Tick the first three once you've checked your method works.

How did this worksheet feel?

What I'll revisit before next class:

Answers — Do not peek before attempting

Q1.1 — Real-return formula

Real return = Nominal return − Inflation rate.

Q1.2 — Risk ranking (low to high)

1. Savings account 2. Term deposit 3. Property 4. Shares 5. Cryptocurrency.

Q1.3 — Time horizon rule of thumb

Short term (0-3 years): safety first — savings or term deposits.   Long term (10+ years): growth focused — mostly shares and property.

Q3 — Faded example (mean annual return)

Sum = 12 − 5 + 8 + 15 − 2 = 28%. Mean = 28 / 5 = 5.6% = 0.056. FV = 10,000 × (1.056)⁵ ≈ 10,000 × 1.3134 ≈ $13,134.

Q4.1 — Real return

5% − 3% = 2% p.a.

Q4.2 — Real return

8% − 2.5% = 5.5% p.a.

Q4.3 — Nominal FV

FV = 15,000 × (1.04)⁵ ≈ 15,000 × 1.2167 ≈ $18,250.

Q4.4 — Mean annual return

Mean = (6 + 8 + 4 + 10) / 4 = 28 / 4 = 7% p.a.

Q4.5 — $30,000 at 6% for 10 yr, inflation 2%

(a) FV = 30,000 × (1.06)¹⁰ ≈ 30,000 × 1.7908 ≈ $53,725. (b) Real = 6 − 2 = 4% p.a. (c) PP = 30,000 × (1.04)¹⁰ ≈ 30,000 × 1.4802 ≈ $44,407 in today's dollars.

Q4.6 — Same scenario at 4%

FV = 30,000 × (1.04)¹⁰ ≈ $44,407. Real = 4 − 2 = 2% p.a. PP = 30,000 × (1.02)¹⁰ ≈ $36,570. The 6% investment has the higher real return (4% vs 2%) and the higher real FV.
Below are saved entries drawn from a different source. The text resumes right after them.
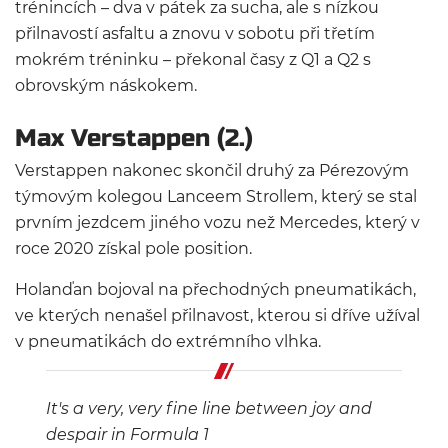
trénincích – dva v pátek za sucha, ale s nízkou
přilnavostí asfaltu a znovu v sobotu při třetím
mokrém tréninku – překonal časy z Q1 a Q2 s
obrovským náskokem.
Max Verstappen (2.)
Verstappen nakonec skončil druhý za Pérezovým
týmovým kolegou Lanceem Strollem, který se stal
prvním jezdcem jiného vozu než Mercedes, který v
roce 2020 získal pole position.
Holanďan bojoval na přechodných pneumatikách,
ve kterých nenašel přilnavost, kterou si dříve užíval
v pneumatikách do extrémního vlhka.
It's a very, very fine line between joy and
despair in Formula 1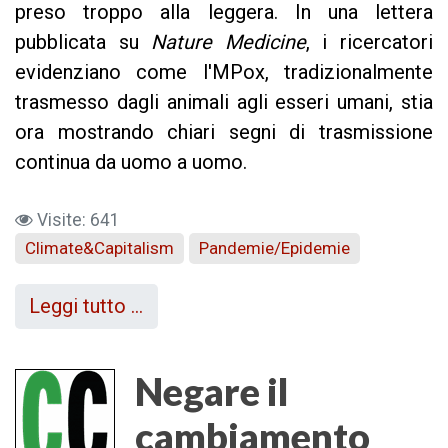
preso troppo alla leggera. In una lettera
pubblicata su
Nature Medicine
, i ricercatori
evidenziano come l'MPox, tradizionalmente
trasmesso dagli animali agli esseri umani, stia
ora mostrando chiari segni di trasmissione
continua da uomo a uomo.
Visite: 641
Climate&Capitalism
Pandemie/Epidemie
Leggi tutto …
Negare il
cambiamento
Q4.7 — 100% shares vs diversified

(a) Difference in average = 8 − 6.5 = 1.5 pp higher for shares. (b) Worst-year difference = 30 − 12 = 18 pp larger loss for shares. The diversified portfolio is more suited to a 1-year horizon because the smaller worst-case loss matters far more than the small average-return gap over a short period.

Q4.8 — Real FV

Real = 5 − 2.8 = 2.2%. PP = 25,000 × (1.022)⁶ ≈ 25,000 × 1.1392 ≈ $28,480 in today's dollars.

Q4.9 — Mixed portfolio

(a) TD: 140,000 × 0.045 = $6,300. Shares: 60,000 × 0.08 = $4,800. Total = $11,100. (b) Combined rate = 11,100 / 200,000 = 5.55% p.a. (= 0.7 × 4.5 + 0.3 × 8 — the weighted average).

Q4.10 — Below inflation

Purchasing power shrinks. The savings account earns 2.5% but prices are rising at 3%, so each dollar buys less each year — the real return is −0.5% p.a.

Q4.11 — Option A vs Option B

(a) Option A real PP = 20,000 × (1.02)⁸ ≈ $23,434 in today's dollars (real = 4.5 − 2.5 = 2%). (b) Option B best case: 20,000 × (1.075)⁸ ≈ 20,000 × 1.7835 ≈ $35,670. (c) Option B with year-1 loss: 20,000 × 0.80 × (1.075)⁷ ≈ 16,000 × 1.6590 ≈ $26,544. Even with a 20% loss in year 1, Option B nominally beats Option A's real PP, but with substantial volatility.

Q4.12 — Mortgage vs shares

(a) After-tax share return = 7% × (1 − 0.30) = 4.9% p.a. (b) Mortgage gives 5.4% guaranteed, after tax-free — better than 4.9% after-tax expected. (c) For a risk-averse investor the mortgage repayment wins: a guaranteed 5.4% beats an uncertain 4.9% expected.